In the partial storyboard example shown to the right, there are a number of shot descriptions. From top left, reading down the page, the shots are as follows: 1) Close Up; 2) Two Shot; 3) Wide Shot; 4) Head & Shoulder Shot; 5) Wide Shot or Three Shot; and 6) Two Shot.
The sequence tells the story of a couple who have entered a furniture store and shared their Chinese food dinner on a dining room table. The sales woman enters (frame 4) and tells the potential customers all about the dining room furniture.
Ability to Draw or Sketch
While it is not essential, the best storyboard artists have developed the skill to draw or sketch just about anything or any person from any angle. When you're creating a visual image from a written script, well-rendered drawings simply communicate better. Though they are rarely used, I have seen storyboards drawn using stick figures.
Start by setting up or getting a hold of a storyboard frame template. There are a few websites online that provide a free download for storyboard templates.
If you don't know how to draw, just do the best you can. Remember that the main purpose of a storyboard is not great drawing - the main purpose is to communicate an idea or story.
This can be dome using simple stick figures. The storyboard examples to the right are well drawn and communicate the sequence of the story.
The example to the immediate right is a storyboard done for a creative director working for an advertising agency that had McDonald's® Restaurants as a client.

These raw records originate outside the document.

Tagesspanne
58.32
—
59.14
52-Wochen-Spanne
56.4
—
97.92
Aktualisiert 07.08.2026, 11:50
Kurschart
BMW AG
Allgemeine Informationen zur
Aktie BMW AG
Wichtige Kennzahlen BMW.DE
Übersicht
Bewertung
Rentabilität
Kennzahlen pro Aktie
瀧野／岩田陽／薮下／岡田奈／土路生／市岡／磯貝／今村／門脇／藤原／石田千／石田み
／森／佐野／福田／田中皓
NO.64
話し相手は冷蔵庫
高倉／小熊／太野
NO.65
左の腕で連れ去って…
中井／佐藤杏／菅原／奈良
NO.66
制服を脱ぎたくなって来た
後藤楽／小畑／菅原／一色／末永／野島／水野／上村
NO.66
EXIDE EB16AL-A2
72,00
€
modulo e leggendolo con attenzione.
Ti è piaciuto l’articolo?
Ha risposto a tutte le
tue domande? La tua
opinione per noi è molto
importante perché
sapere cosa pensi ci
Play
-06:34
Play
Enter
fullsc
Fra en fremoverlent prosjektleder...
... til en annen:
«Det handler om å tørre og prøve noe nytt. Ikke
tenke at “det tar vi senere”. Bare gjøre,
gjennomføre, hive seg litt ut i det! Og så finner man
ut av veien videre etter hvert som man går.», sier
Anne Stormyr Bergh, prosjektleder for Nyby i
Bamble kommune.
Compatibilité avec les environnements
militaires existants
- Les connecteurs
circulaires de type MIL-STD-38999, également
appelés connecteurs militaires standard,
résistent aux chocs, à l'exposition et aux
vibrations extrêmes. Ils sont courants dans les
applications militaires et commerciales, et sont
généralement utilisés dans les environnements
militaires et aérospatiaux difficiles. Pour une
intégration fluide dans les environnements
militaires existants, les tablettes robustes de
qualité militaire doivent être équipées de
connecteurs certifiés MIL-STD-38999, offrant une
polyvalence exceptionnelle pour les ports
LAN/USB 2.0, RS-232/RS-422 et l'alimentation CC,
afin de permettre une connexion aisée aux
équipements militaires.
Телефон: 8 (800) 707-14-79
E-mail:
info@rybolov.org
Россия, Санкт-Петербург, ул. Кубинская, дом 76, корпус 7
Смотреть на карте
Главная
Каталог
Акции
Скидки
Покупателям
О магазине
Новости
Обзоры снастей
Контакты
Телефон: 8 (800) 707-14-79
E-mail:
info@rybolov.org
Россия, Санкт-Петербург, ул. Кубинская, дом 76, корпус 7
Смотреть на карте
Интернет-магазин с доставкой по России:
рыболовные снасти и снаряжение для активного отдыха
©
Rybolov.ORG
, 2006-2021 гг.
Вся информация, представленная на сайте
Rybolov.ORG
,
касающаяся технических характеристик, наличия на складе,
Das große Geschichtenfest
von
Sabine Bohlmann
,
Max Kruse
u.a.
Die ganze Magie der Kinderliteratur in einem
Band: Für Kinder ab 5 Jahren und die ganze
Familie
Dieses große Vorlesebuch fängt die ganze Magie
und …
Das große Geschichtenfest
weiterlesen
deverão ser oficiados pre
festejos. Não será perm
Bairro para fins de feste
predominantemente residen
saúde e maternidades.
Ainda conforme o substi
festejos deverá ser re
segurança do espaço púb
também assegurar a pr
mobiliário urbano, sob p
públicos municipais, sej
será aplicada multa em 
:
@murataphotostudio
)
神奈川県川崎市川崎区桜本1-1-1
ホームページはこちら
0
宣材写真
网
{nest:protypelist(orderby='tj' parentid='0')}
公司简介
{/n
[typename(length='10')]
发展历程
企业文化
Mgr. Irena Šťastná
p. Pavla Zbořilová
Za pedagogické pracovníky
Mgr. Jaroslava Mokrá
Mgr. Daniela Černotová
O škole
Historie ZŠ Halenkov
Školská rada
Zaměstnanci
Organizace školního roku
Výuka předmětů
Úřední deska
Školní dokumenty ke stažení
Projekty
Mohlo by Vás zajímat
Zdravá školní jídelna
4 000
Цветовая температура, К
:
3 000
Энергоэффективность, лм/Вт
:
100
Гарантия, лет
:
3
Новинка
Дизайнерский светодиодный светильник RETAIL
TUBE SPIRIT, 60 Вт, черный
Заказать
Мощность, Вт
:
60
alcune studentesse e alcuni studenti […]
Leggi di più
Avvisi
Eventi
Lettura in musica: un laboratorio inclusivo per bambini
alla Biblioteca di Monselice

The first step in the storyboard process was a script written by a copywriter at the ad agency. The script was written to communicate a single concept of idea in the television commercial.
In this case, the concept revolved around loud hip-hop music, cars and the drive-thru at McDonald's.
The artist, working with the director, used a combination of wide shots, close-ups and product shots to clearly tell the story.
In recent years, the development of digital graphic tablets and storyboard software has revolutionized the storyboard industry. Even though there are still a number of artists who use the old ways of hand drawing storyboards, those methods are fast fading away.
Regardless of what methods are used to create a storyboard, directors, film companies and advertising agencies will continue to use the simple storyboard to communicate their sometimes vague and complex concepts.